I'll start with the adorable girl who is far too young for me. I've seen her a few times. Once at the first show I played: she walked in when we were just setting up, about two hours before the show was to actually start. I smiled at her kindly when she sat down across the room to listen. I thought she was quite cute, saw her later, and tried to show C, but the girl disappeared. Second I saw her at the college: she was walking with a boy and she smiled at me, and I returned. I couldn't believe I once again saw her. Third, I see her at my second show, again with the boy. This time, we make eyes quite a bit. I'd look at her, she'd be looking at me, etc.
So I talked to her. I told her that I see her everywhere, and asked what band she was there for. The particular band was playing the next weekend with a friend of mine, so I said "I bet I'll see you there, too." Sure enough, she was going.

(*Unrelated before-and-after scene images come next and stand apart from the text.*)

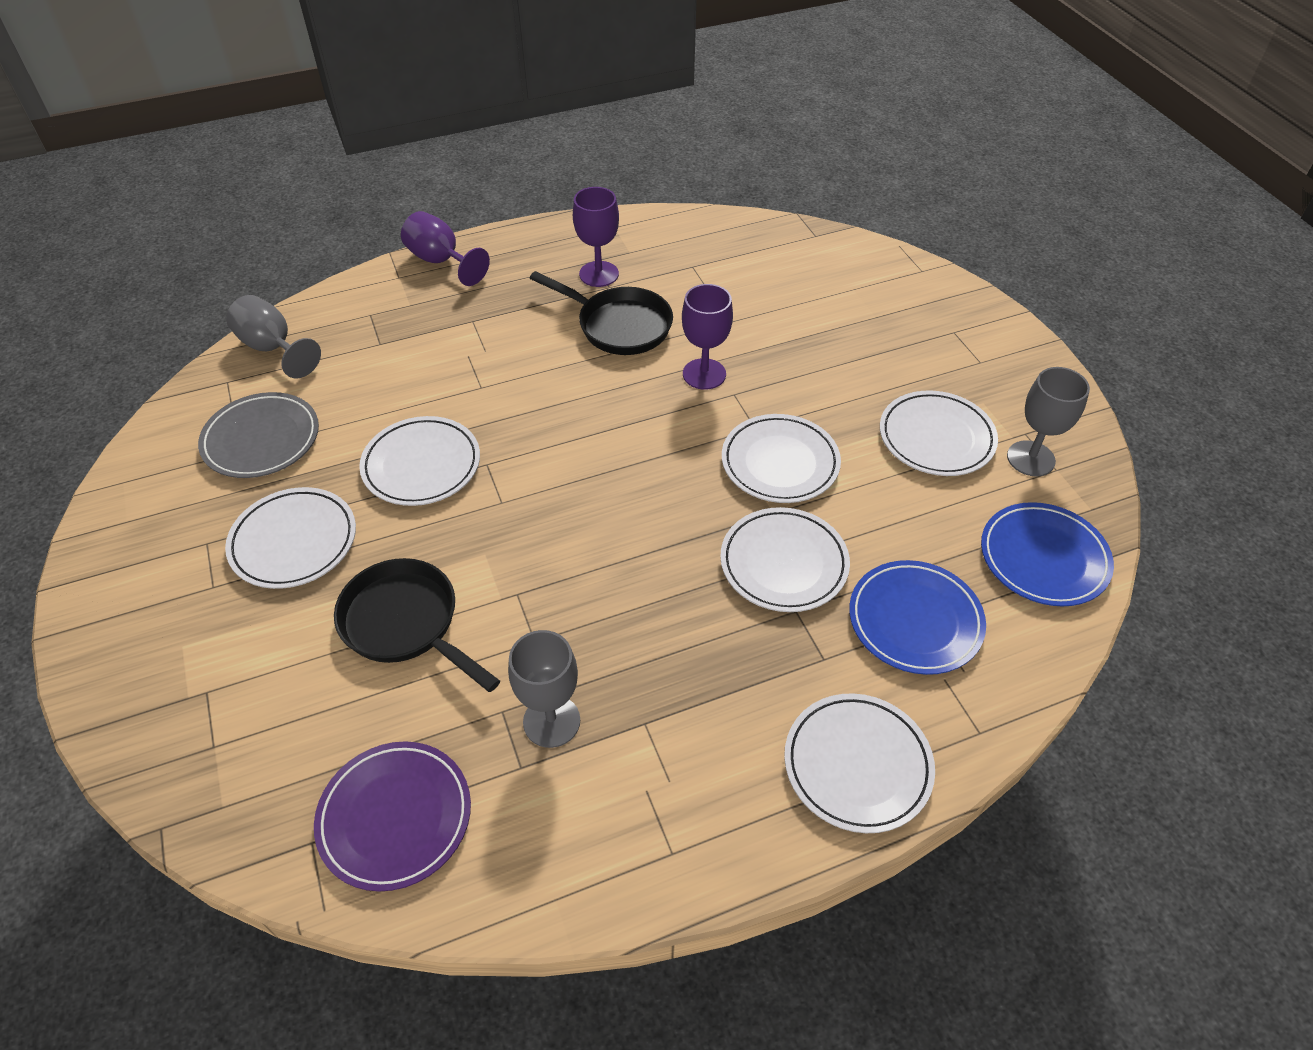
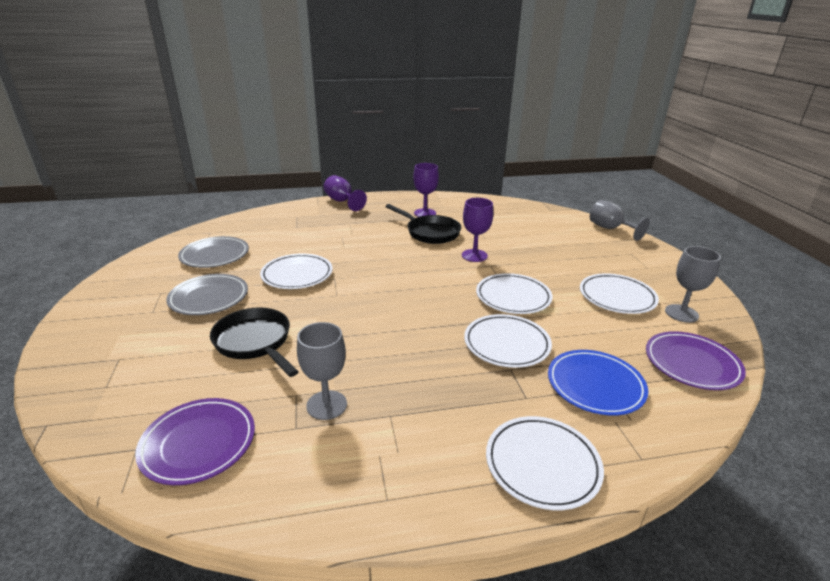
camera: 10 degrees right, 20 degrees down
(273, 348) = (240, 223): grey goblet -> grey goblet (610, 229)
(294, 541) = (209, 298): white plate -> grey plate
(1043, 558) = (692, 364): blue plate -> purple plate

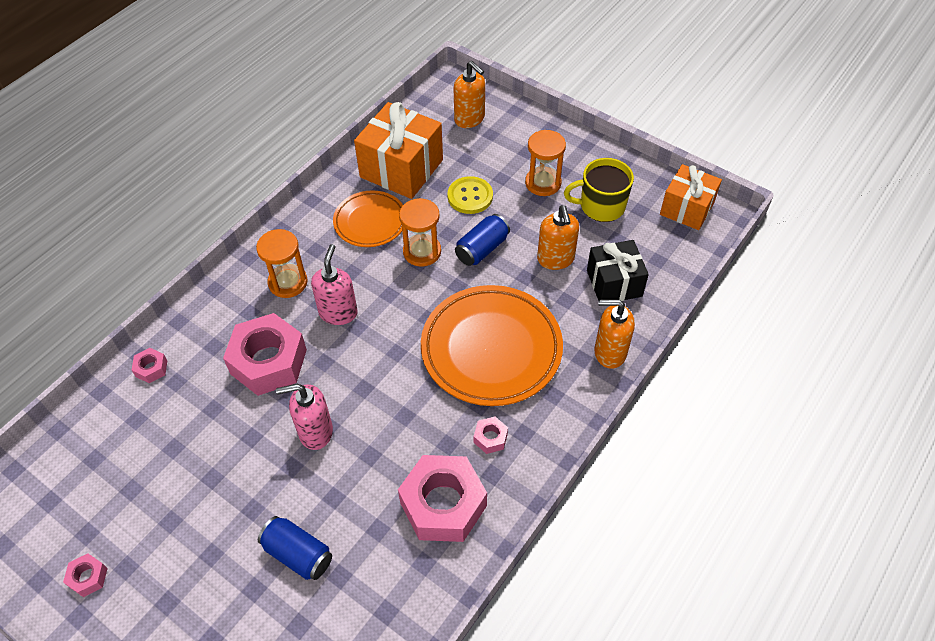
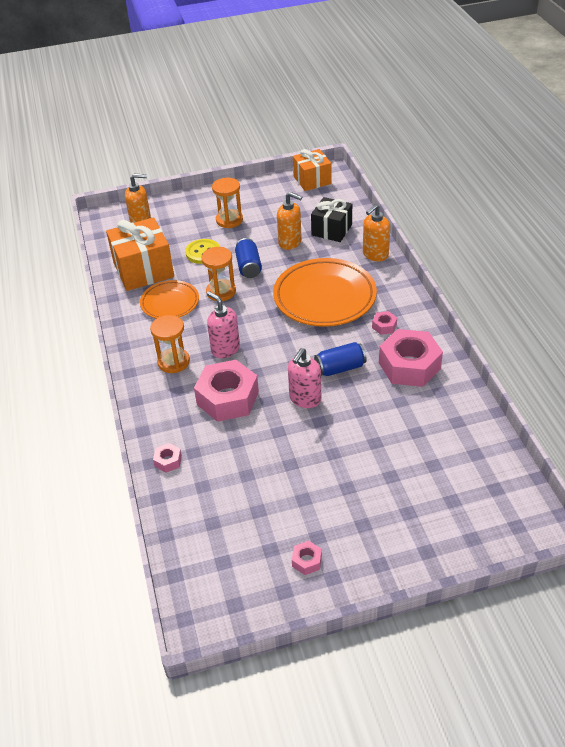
camera: 50 degrees left, 10 degrees down
(298, 554) = (385, 444): blue can -> blue can (340, 368)
(601, 206) = (273, 208): yellow mug -> none

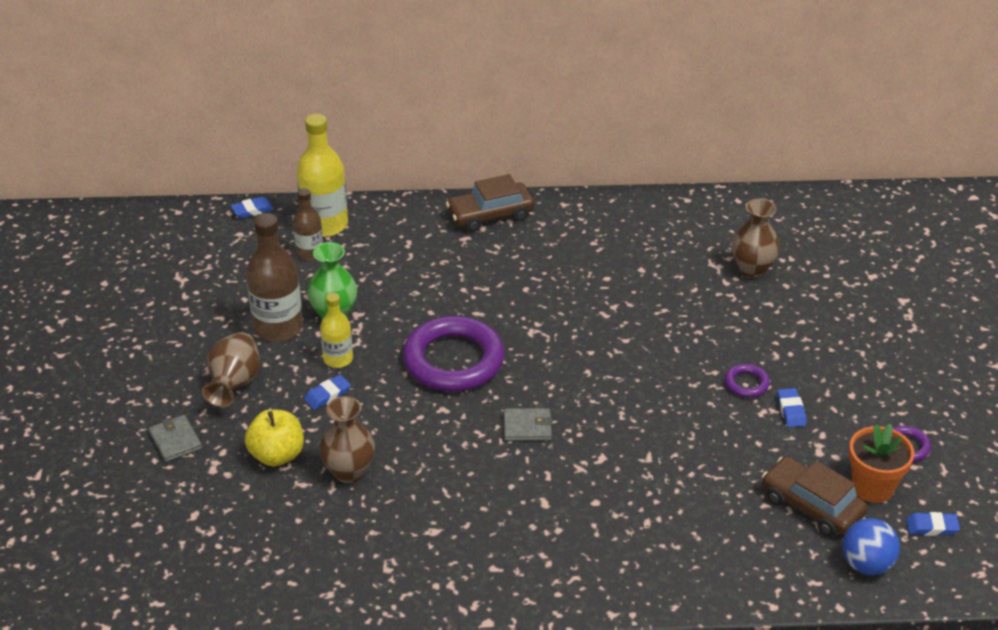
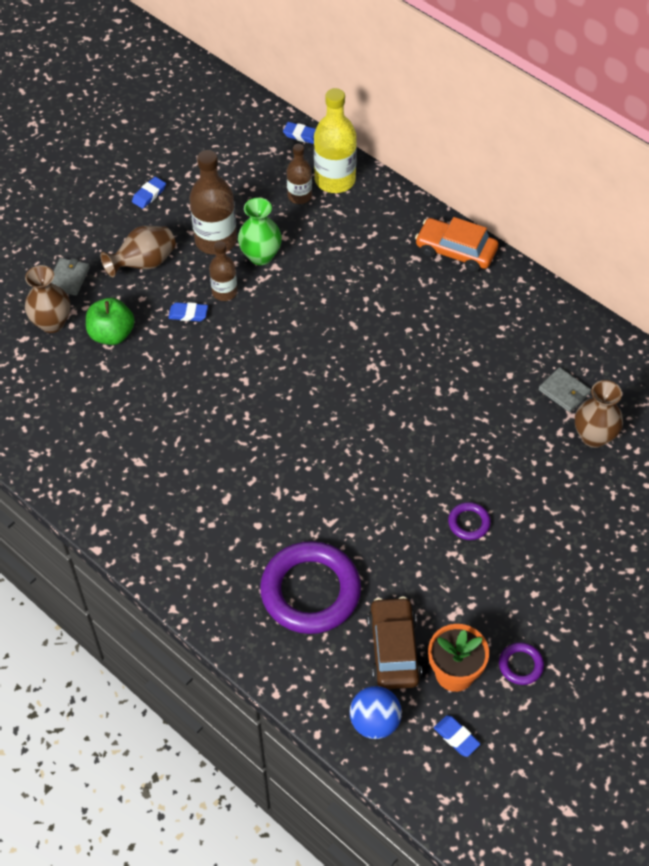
camera: 45 degrees right, 15 degrees up
(277, 455) = (112, 334): yellow apple -> green apple
(338, 359) = (224, 292): yellow bottle -> brown bottle
(349, 471) = (138, 379): brown vase -> brown vase (52, 323)
(453, 360) = (294, 349): purple ring -> purple ring (310, 591)
(490, 215) = (455, 251): brown car -> orange car
(527, 427) = (281, 436): grey wallet -> grey wallet (564, 391)
(791, 410) = (473, 569): blue eraser -> blue eraser (149, 195)

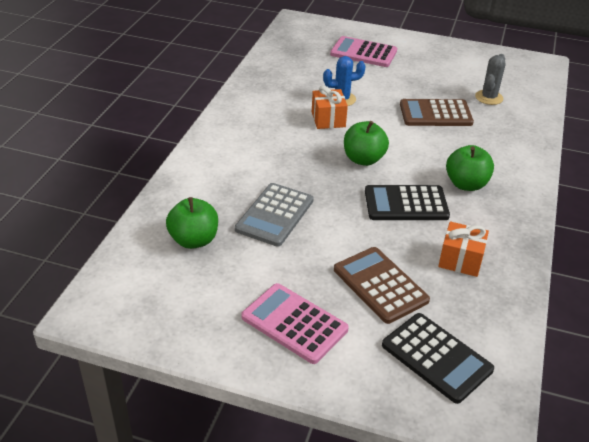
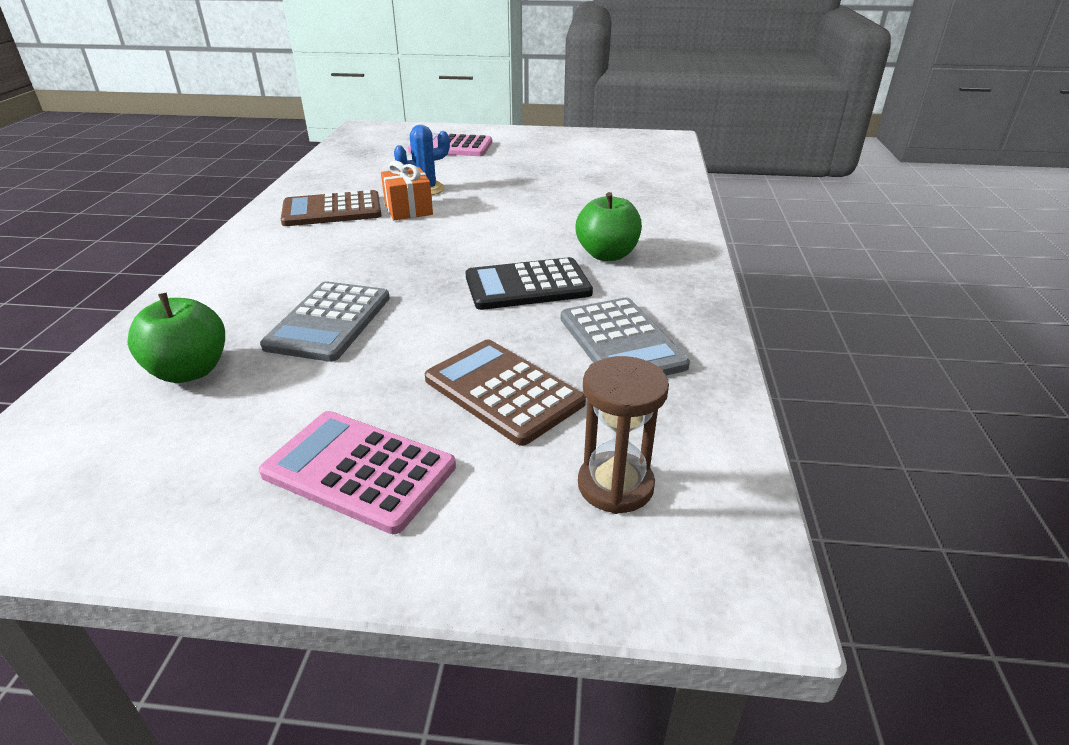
camera: 10 degrees left, 5 degrees down
(363, 159) = (460, 244): green apple -> none
(435, 114) = (550, 191): brown calculator -> brown calculator (332, 210)
(436, 357) = (615, 485): black calculator -> brown hourglass
(460, 260) = (621, 342): orange gift -> grey calculator
(489, 97) = (613, 171): grey cactus -> none

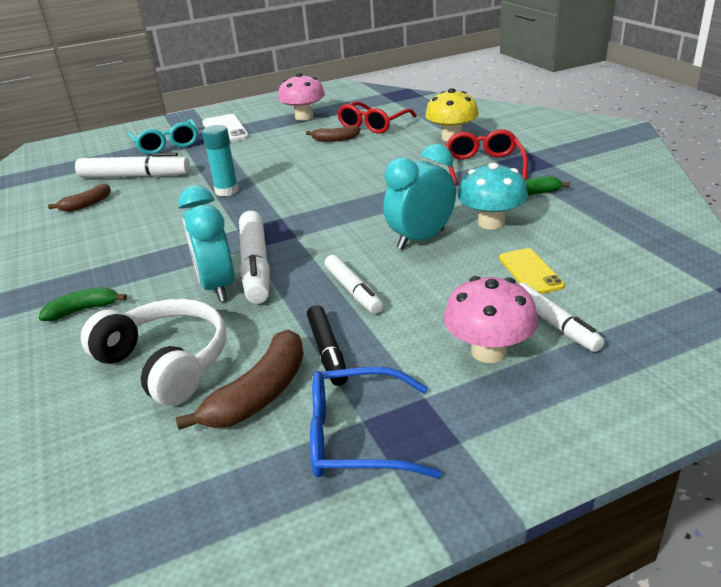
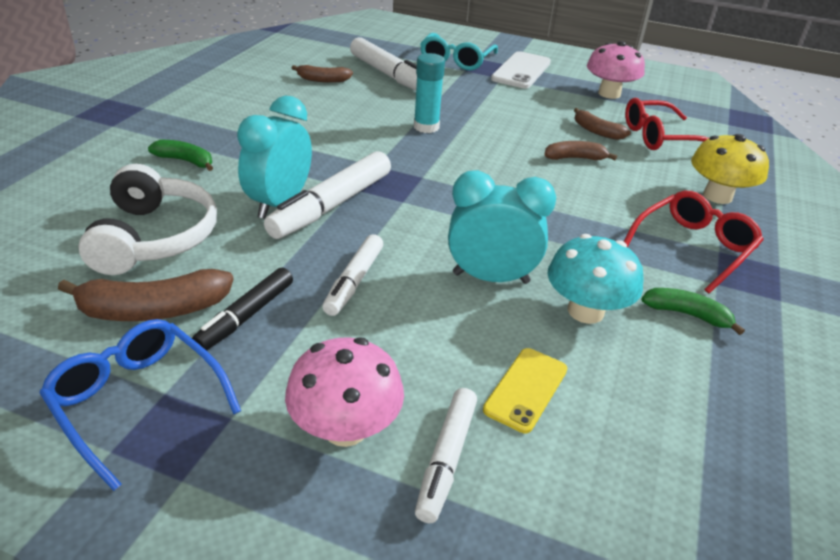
camera: 40 degrees right, 5 degrees up
(349, 159) = (575, 158): none -> brown banana

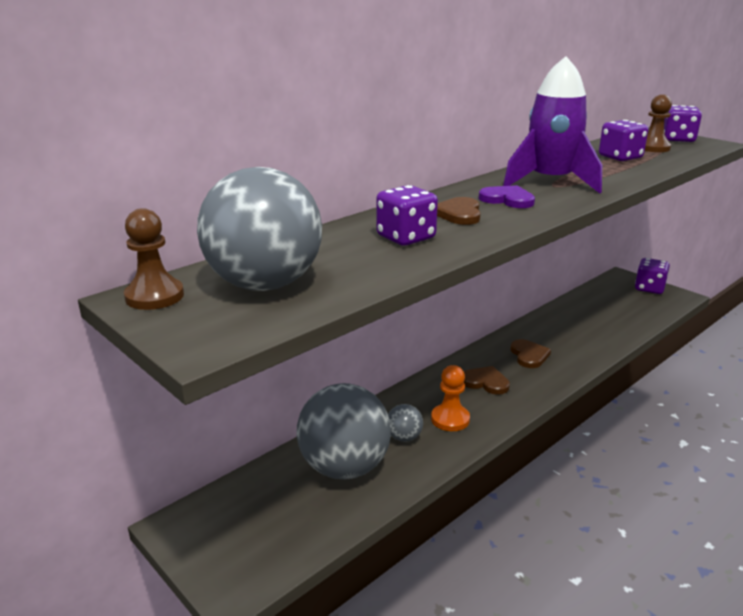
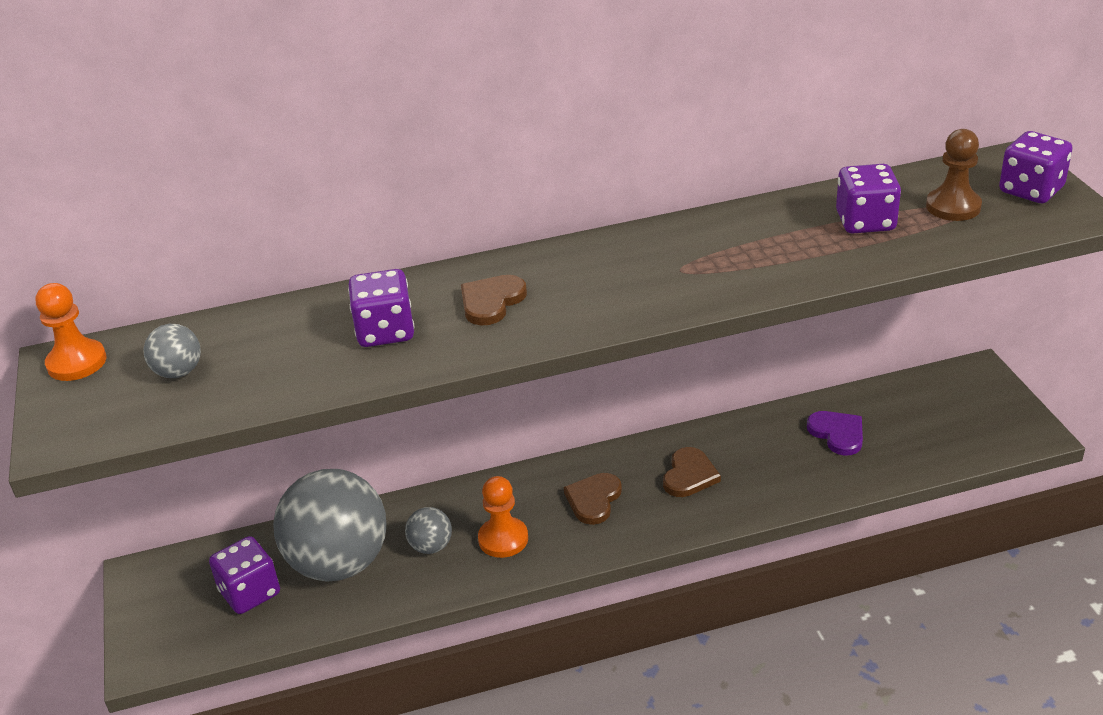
camera: 30 degrees right, 10 degrees up
(154, 296) = (77, 362): brown pawn -> orange pawn
(264, 285) = (178, 372): grey ball -> grey ball, size x0.43
(485, 382) = (593, 500): brown heart -> brown heart turned 120 degrees counterclockwise
(507, 199) = (583, 287): purple heart -> purple heart (837, 434)
(550, 182) = (684, 261): purple rocket -> none
(649, 288) = (997, 406): purple dice -> purple dice (250, 593)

The next day she found me on myspace and sent me a message saying she'd like to get to know me. Now, this girl is hella cute. So cute. And I was excited she posed interest. However, her myspace said her age was 14. I questioned it and she said she was actually 13. YIKES. That's a four year difference.
That same weekend I had broken up with C. This past week has been hell. A big jumble of not having a chance to think about anything. C and I are back together. But it's hard. I don't know how I feel on anything. I know that I missed her and I'm far happier as her girlfriend, but how do I actually feel about her? If I felt like I was just a best friend, where'd that feeling go? Why'd I have it in the first place? And my mom brought up the point that, if that girl wasn't 13 would I still be wanting C back? I'd totally be intersted in that girl if it wasn't for her age. Despite C. So what the hell?
I'm so thrown askew by everything I just need time off. From everything. But I can't get it.
If you have a word of advice, my ears are open.